Four people were killed in strikes across Bangladesh Tuesday, bringing to 20 the death toll in demonstrations aimed at forcing the premier to make way for a caretaker government ahead of elections. An official said officers opened fire on remote Kutubdia island in the Bay of Bengal after hundreds of protesters from Jamaat-i-Islami, the country's largest Islamist party and a key ally of the main opposition Bangladesh Nationalist Party (BNP), attacked police with rocks and sticks.
"Two protesters have died in the firing," district administrator Ruhul Amin told AFP, adding that about a dozen policemen were injured in the clashes. Two more demonstrators were in critical condition after being shot, Kutubdia health centre doctor Abul Bashar told AFP, and were referred to a hospital on the mainland. Another two people were killed in an earlier series of clashes between the opposition and ruling party supporters Tuesday.
The four fatalities brought to 20 the death toll since Friday, when the opposition began a push to force Bangladesh Prime Minister Sheikh Hasina to quit.
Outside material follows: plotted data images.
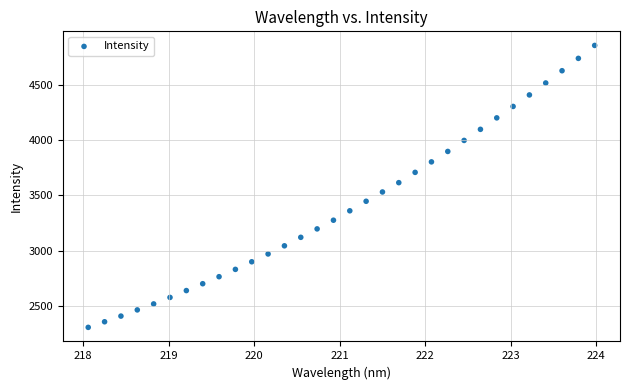

What is the range of X values (max minus min)?

5.9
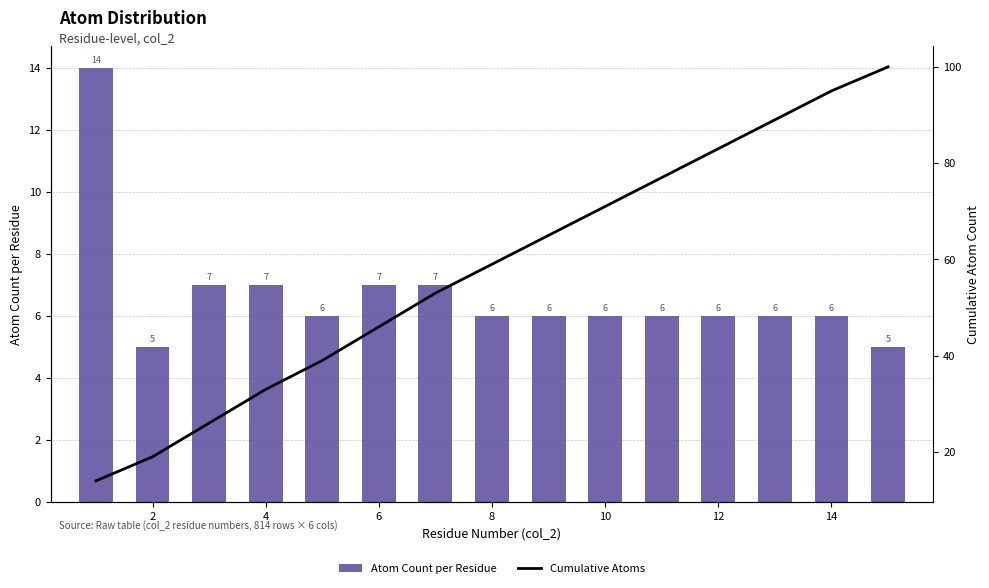

What is the difference between the maximum and minimum values in the Atom Count per Residue series?

9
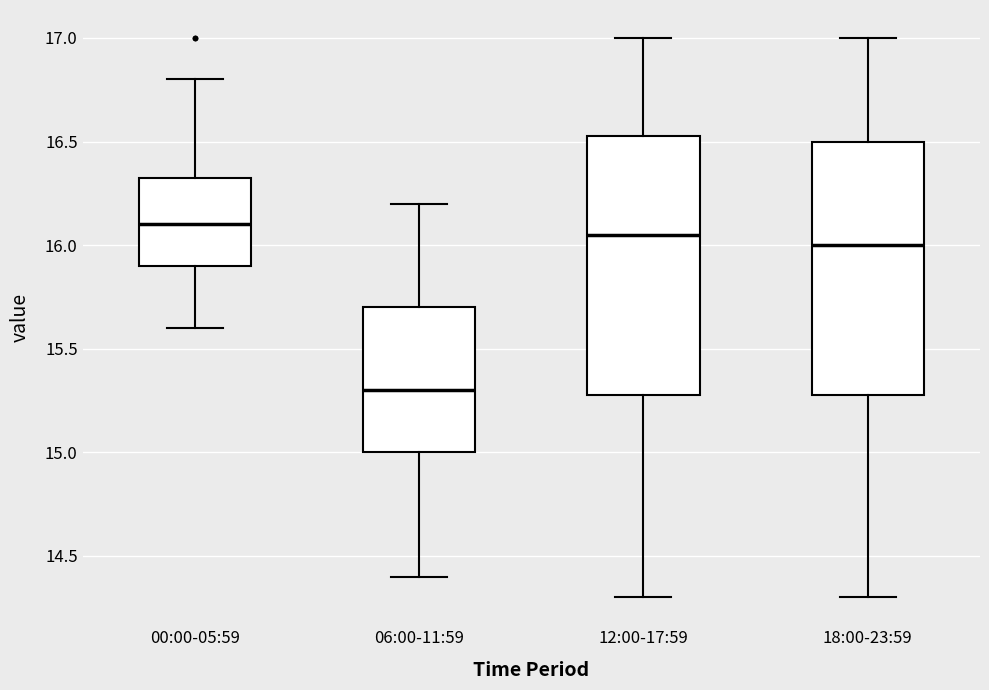

Reading left to right, read every box against the y-axis: the position of its median line, the range the box covers, and the ends of its whiskers. The values are not printed on the chart, so give them approximately, as read against the axis.

00:00-05:59: median 16.10, box 15.90 to 16.35, whiskers 15.60 to 16.80
06:00-11:59: median 15.30, box 15.00 to 15.70, whiskers 14.40 to 16.20
12:00-17:59: median 16.05, box 15.30 to 16.55, whiskers 14.30 to 17.00
18:00-23:59: median 16.00, box 15.30 to 16.50, whiskers 14.30 to 17.00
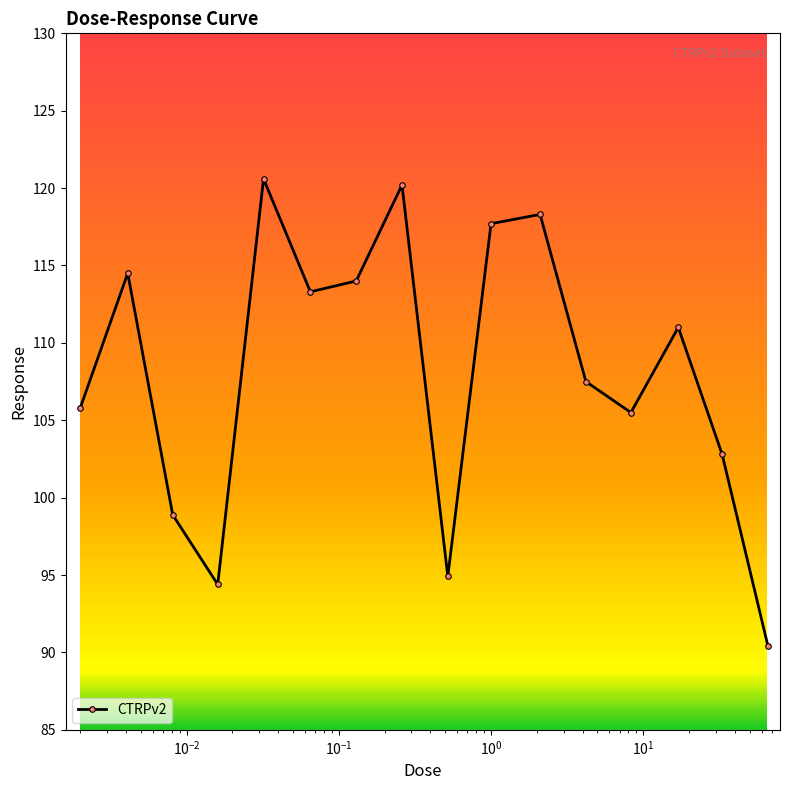

What is the value of the 11th point from the left?

118.3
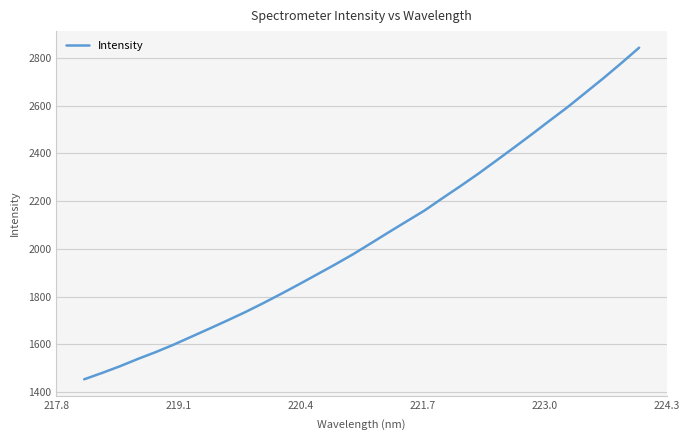

True or false: the data has more than 1 interior local peaks.

False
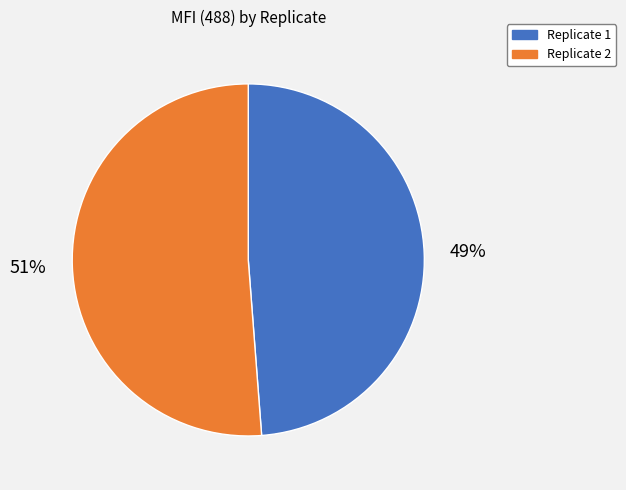

Between Replicate 1 and Replicate 2, which is larger?

Replicate 2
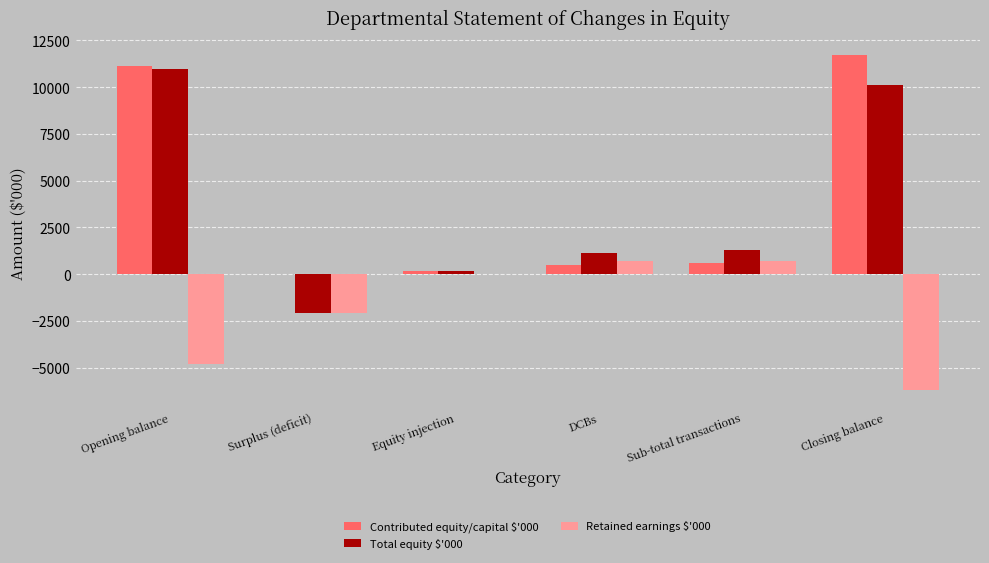

At which label is Retained earnings $'000 closest to -2770?

Surplus (deficit)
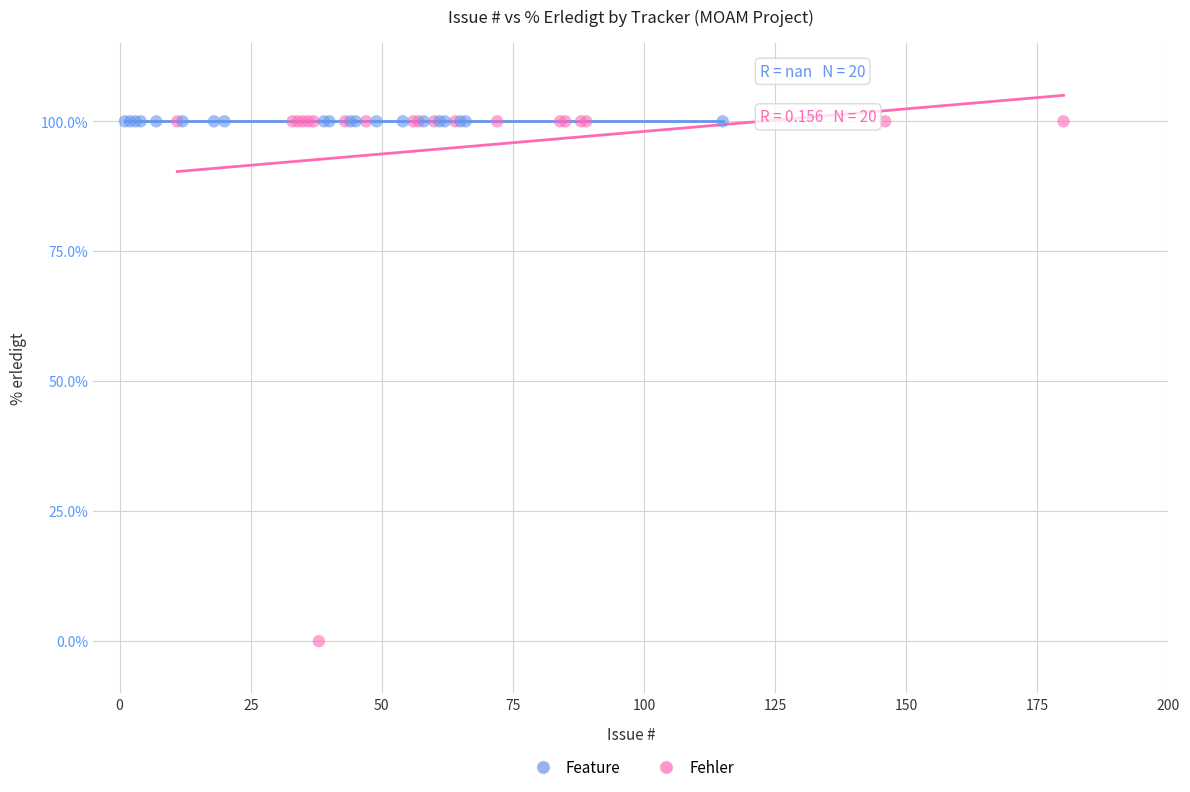

Which series reaches the minimum Y coordinate?

Fehler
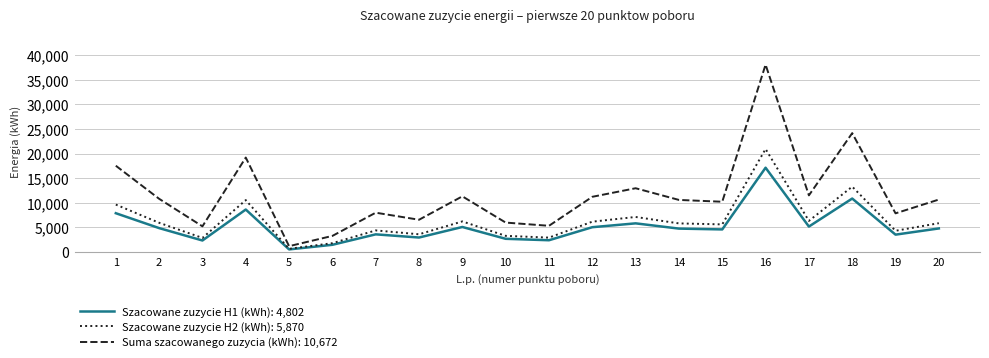

What is the difference between the highest and lowest values at 8?

3613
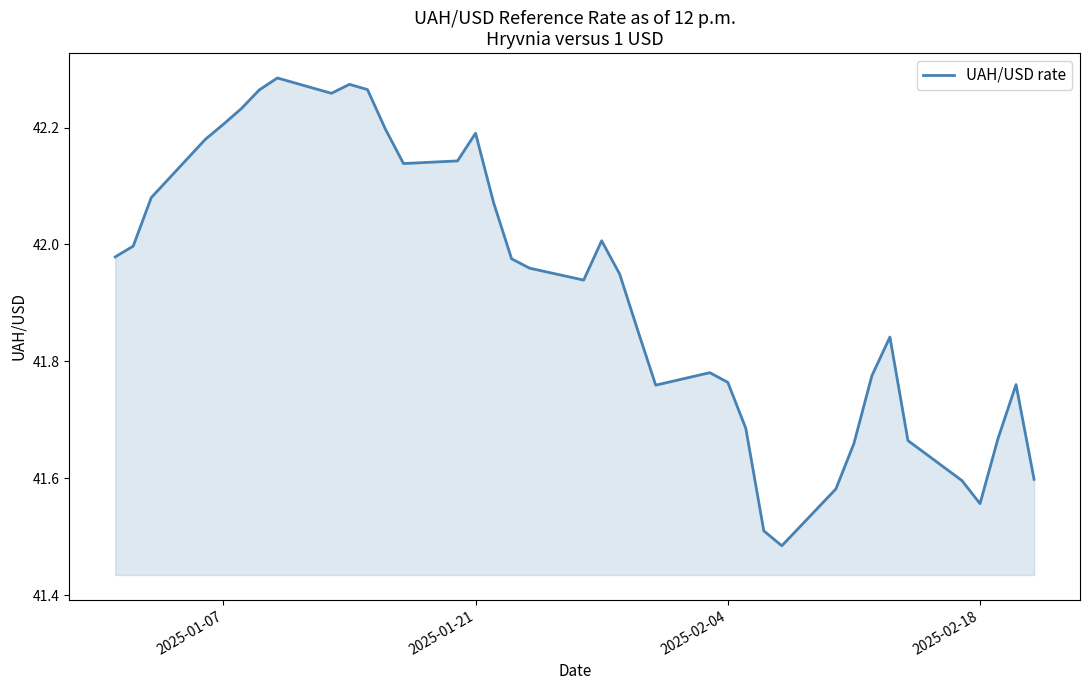

What is the difference between the maximum and minimum values?

0.8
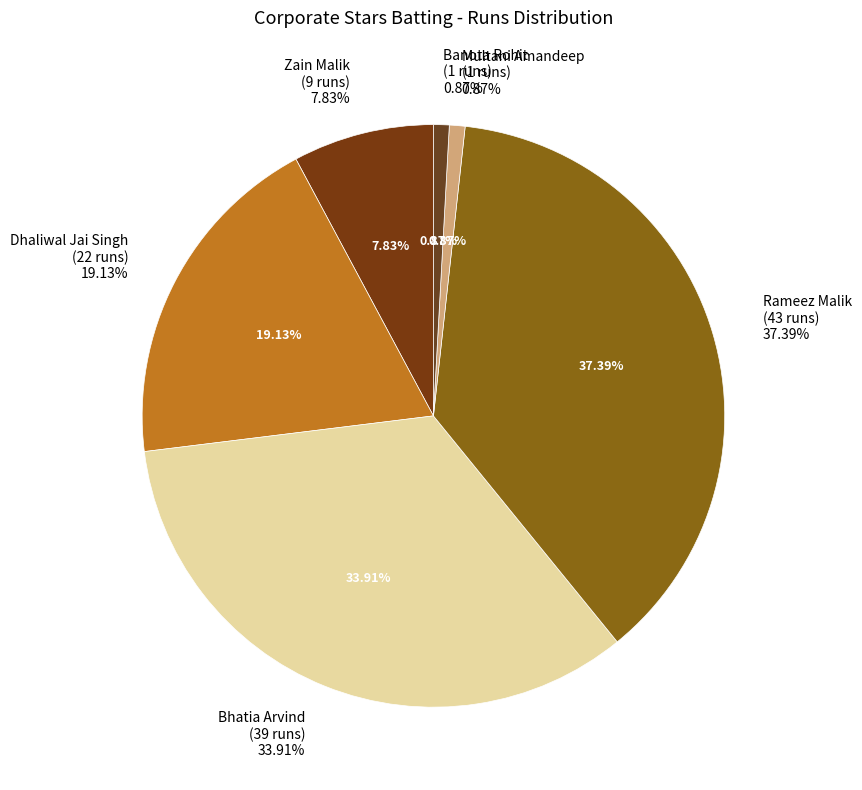

What portion of the pie excludes Zain Malik?

92.2%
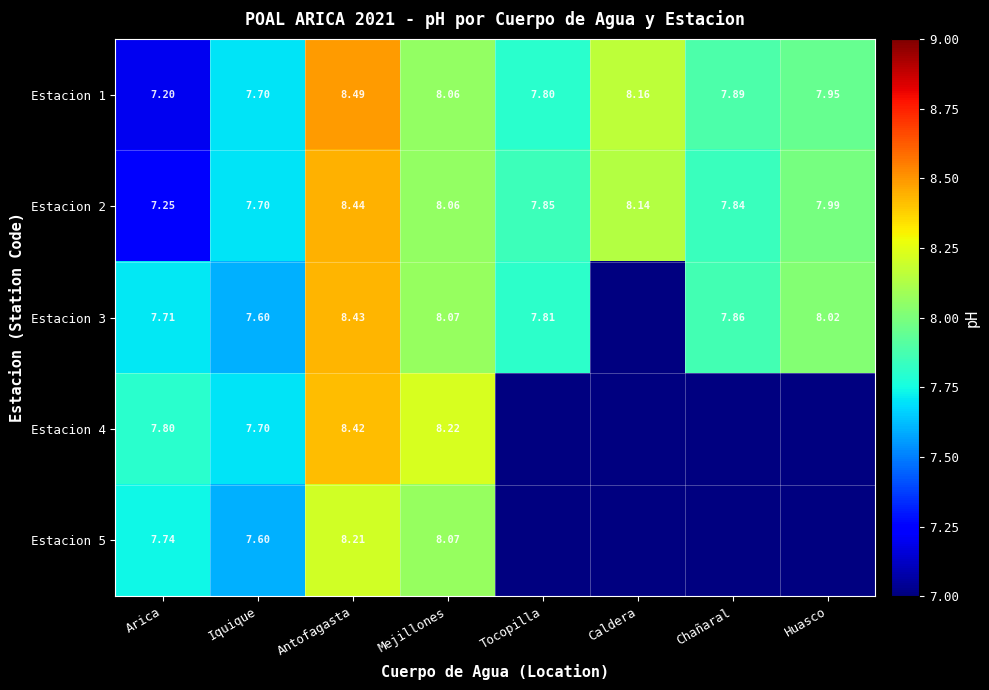

List the labels in order of Estacion 2 value, largest first.

Antofagasta, Caldera, Mejillones, Huasco, Tocopilla, Chañaral, Iquique, Arica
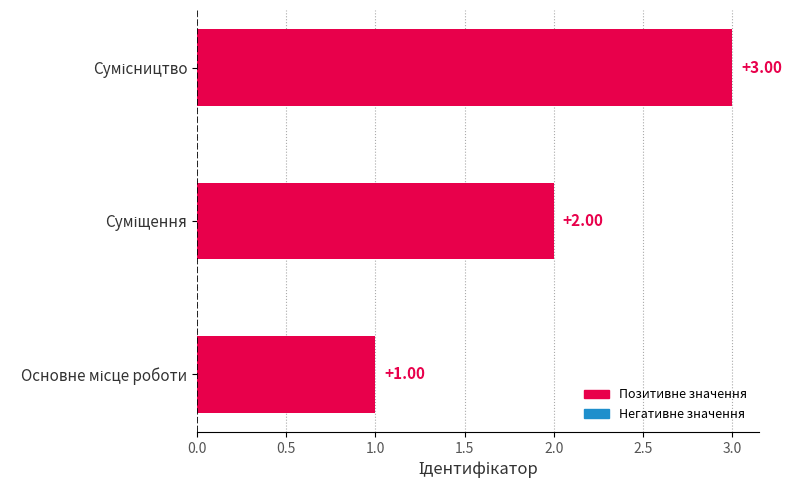

What is the sum of all values?

6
After a series of mass rallies at the weekend, the BNP and its Islamist allies launched a three-day general strike, which ended Tuesday. BNP leader Khaleda Zia, who has twice served as premier, has branded the current government "illegal" and says that a neutral caretaker government must be set up three months before national elections, due in January.
Hasina has scrapped the caretaker system and instead proposed an all-party interim government led by herself to oversee the polls. On Saturday, Hasina invited Zia to hold talks and urged her to postpone the strike, during a 40-minute phone conversation believed to be the first time the "battling begums" have spoken in at least a decade. "Begum" is an honorific for a Muslim woman of rank. Zia spurned the request, but said she was ready for talks after Tuesday.
Leaked audiotape of the conversation has since showed the two leaders spent most of the conversation quarrelling over their past records. "You killed people by carrying out the August 21 grenade attack," Hasina said during the call, referring to blasts at her rally in 2004 which injured her - then the opposition leader, and killed at least 20 people.